◆ Your assignment:
In the forum thread on package telemetry below, repeat word for word the passage starting with "You do understand" and going on through "kind of information.".

◆ Document passage:
Sublime Forum

RFC: Default Package Control Channel and Package Telemetry

#25

Oh, so it’s fine then :roll_eyes:. You needed to mine some data without people knowing, you got what you needed and now that you’re caught you just have to try to make it to the exit swiftly and silently before it blows up any further. Bravo.

You do understand that this discussion isn’t about this particular situation, but about preventing it from ever happening again.

An option for “Allow plugin authors to collect anonymous usage statistics” similar to Atom’s could be helpful.

A blanket opt-in is useless. Users should know exactly which package requests telemetry and should be able to opt-in on a per package basis.

9 Likes

#26

Plugins should make very clear that they are collecting information and be very clear about what they are collecting. I think it should never default to collecting without consent. It should also be per plugin. Just because I give consent to one, I may not want to give consent to all.

Spoiler alert, I don’t want to give consent to any plugin. I frankly don’t trust plugins to this kind of information.

6 Likes

#27

The question is, why did you try to hide who the data was being sent to? And why did you ask to capture activeNonBundledPackageNames? That bit of data seems like a very non-anonymous collection of information. You could be capturing internal package names and consequently exfiltrating the existence of development of competitors products.

Extracted data entries:

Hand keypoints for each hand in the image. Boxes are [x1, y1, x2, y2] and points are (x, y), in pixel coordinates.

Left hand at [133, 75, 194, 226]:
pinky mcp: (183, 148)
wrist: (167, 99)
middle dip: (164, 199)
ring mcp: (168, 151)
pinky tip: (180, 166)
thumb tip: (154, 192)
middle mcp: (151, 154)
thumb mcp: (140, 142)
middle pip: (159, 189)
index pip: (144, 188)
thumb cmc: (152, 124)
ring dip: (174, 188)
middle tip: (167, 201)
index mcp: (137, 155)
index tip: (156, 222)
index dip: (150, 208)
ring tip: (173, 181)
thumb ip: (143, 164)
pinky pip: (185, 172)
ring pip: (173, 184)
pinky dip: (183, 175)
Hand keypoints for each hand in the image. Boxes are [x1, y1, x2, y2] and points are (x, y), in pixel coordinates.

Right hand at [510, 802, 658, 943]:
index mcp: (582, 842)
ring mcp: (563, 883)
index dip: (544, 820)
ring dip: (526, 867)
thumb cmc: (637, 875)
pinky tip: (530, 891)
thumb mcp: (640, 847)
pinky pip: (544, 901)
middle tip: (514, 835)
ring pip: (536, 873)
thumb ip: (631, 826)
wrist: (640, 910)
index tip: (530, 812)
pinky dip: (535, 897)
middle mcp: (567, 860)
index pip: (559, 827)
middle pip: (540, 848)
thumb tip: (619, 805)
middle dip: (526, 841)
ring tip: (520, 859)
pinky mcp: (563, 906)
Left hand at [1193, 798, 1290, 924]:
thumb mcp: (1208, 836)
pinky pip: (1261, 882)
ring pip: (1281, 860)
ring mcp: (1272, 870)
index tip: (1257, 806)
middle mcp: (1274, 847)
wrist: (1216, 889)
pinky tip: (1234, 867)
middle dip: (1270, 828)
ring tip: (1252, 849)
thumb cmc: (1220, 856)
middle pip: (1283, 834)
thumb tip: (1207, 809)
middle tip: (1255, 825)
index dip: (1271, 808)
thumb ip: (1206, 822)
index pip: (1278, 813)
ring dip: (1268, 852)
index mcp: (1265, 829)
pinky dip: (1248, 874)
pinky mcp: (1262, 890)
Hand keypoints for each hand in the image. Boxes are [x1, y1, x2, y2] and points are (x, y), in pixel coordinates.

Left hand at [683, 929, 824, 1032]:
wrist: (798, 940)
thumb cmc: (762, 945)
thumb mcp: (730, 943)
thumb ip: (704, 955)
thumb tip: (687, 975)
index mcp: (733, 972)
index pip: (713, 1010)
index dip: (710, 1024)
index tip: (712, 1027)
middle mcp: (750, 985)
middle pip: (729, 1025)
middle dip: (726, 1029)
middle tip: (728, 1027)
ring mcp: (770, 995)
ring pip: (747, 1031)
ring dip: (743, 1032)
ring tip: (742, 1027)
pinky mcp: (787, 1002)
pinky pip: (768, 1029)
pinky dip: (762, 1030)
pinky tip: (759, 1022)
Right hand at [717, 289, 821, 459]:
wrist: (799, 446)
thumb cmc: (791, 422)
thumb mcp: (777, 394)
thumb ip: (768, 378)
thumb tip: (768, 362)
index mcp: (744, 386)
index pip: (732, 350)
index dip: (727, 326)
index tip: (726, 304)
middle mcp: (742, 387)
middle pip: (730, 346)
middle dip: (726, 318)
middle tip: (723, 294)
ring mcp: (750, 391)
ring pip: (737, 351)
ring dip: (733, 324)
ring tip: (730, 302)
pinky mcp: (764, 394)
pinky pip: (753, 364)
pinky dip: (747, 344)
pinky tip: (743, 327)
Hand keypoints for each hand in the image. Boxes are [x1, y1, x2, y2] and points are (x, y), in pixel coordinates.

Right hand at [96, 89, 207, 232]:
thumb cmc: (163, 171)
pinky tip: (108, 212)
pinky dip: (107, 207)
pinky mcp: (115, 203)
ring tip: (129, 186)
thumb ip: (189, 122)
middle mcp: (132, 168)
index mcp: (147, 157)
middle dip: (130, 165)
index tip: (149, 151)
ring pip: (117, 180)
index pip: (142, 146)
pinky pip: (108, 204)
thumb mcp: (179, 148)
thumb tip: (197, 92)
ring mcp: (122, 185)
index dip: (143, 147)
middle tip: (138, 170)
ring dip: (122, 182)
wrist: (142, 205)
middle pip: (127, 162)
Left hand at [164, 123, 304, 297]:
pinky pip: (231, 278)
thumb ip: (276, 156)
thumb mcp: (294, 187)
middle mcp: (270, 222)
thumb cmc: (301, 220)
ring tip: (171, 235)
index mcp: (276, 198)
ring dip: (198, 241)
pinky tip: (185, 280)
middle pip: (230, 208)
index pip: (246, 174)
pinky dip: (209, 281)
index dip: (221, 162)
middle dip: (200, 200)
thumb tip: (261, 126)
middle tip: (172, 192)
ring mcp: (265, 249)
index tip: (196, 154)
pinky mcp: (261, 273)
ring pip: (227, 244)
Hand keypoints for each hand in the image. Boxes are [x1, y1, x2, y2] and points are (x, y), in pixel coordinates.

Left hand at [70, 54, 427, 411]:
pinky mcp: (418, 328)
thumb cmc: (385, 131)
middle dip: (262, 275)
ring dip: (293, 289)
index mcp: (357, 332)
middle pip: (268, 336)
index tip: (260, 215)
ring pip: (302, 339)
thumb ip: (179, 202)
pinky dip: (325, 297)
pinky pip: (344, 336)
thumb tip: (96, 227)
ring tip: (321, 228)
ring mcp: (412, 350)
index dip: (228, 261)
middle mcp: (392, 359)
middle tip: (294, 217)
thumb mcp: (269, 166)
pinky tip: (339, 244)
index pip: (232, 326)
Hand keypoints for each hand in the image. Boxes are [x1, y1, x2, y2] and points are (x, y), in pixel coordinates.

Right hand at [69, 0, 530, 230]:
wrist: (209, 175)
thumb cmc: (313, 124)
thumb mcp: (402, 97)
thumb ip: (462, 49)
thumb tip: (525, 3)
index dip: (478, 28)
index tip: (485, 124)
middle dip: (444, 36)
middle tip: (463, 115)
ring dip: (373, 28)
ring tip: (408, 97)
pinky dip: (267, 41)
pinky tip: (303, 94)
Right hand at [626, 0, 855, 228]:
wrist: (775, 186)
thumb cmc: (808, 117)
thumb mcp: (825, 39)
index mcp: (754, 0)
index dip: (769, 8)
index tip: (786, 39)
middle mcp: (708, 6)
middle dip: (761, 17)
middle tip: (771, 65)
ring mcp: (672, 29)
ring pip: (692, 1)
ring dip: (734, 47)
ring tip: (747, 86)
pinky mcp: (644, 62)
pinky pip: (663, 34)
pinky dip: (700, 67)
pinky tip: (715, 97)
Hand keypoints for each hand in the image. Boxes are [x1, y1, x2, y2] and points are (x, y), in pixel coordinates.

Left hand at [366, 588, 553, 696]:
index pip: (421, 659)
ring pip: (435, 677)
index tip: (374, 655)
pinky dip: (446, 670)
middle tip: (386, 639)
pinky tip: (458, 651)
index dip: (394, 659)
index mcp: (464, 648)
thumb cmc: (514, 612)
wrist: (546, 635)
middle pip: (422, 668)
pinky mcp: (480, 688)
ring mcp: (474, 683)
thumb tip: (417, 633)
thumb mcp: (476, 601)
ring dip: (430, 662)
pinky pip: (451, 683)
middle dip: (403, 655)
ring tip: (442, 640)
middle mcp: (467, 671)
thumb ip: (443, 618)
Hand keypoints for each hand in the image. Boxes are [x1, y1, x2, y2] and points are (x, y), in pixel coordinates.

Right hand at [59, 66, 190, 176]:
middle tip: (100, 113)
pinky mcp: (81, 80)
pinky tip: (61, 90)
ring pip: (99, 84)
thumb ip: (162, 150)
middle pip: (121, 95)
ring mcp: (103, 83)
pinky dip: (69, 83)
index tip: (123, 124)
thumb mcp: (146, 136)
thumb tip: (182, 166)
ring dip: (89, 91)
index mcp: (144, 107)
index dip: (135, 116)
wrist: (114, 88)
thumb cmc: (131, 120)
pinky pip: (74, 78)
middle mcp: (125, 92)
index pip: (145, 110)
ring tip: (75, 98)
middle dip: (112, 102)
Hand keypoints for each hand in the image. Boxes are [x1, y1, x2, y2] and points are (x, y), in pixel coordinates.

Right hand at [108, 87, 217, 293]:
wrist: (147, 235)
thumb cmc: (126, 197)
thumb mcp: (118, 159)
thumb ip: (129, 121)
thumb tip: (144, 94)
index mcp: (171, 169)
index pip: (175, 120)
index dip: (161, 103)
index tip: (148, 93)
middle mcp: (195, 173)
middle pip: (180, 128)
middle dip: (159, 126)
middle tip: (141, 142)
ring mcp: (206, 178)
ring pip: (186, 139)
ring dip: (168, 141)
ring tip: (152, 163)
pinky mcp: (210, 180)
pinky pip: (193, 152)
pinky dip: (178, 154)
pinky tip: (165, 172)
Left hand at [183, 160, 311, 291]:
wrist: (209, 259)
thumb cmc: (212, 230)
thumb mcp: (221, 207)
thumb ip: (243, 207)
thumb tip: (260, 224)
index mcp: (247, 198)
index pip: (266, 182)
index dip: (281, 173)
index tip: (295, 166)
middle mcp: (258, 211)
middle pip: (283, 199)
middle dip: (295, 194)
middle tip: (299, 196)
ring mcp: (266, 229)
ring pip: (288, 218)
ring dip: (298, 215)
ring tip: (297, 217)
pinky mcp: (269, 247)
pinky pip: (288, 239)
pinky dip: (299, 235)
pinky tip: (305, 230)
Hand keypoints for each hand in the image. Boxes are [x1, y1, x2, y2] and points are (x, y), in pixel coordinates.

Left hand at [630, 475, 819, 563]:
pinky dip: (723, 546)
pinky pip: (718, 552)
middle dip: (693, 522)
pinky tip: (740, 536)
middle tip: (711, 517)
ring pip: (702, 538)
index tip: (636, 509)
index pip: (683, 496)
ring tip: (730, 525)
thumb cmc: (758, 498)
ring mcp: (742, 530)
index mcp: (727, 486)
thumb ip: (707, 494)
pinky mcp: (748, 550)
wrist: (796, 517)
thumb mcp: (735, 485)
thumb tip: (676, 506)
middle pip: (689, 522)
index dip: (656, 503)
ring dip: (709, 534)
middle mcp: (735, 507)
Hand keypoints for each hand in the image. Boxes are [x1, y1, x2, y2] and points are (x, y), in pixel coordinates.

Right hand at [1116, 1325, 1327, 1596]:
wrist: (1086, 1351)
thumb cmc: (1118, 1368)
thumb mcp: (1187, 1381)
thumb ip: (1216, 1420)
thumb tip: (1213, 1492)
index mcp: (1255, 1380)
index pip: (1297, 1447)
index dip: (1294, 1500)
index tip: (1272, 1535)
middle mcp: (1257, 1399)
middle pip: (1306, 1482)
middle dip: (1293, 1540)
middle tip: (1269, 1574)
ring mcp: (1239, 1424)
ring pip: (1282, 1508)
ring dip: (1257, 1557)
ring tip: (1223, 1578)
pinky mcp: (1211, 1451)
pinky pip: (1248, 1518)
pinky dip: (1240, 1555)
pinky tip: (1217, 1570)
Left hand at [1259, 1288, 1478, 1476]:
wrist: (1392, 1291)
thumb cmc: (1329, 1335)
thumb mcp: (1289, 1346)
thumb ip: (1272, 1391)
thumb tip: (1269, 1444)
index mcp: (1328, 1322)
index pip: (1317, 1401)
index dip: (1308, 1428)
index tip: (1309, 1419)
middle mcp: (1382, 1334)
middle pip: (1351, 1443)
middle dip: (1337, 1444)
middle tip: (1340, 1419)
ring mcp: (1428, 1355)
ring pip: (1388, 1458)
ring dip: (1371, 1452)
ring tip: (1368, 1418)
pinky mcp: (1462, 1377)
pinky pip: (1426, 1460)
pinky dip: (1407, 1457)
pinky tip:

◆ Reply:
You do understand that this discussion isn’t about this particular situation, but about preventing it from ever happening again.

An option for “Allow plugin authors to collect anonymous usage statistics” similar to Atom’s could be helpful.

A blanket opt-in is useless. Users should know exactly which package requests telemetry and should be able to opt-in on a per package basis.

9 Likes

#26

Plugins should make very clear that they are collecting information and be very clear about what they are collecting. I think it should never default to collecting without consent. It should also be per plugin. Just because I give consent to one, I may not want to give consent to all.

Spoiler alert, I don’t want to give consent to any plugin. I frankly don’t trust plugins to this kind of information.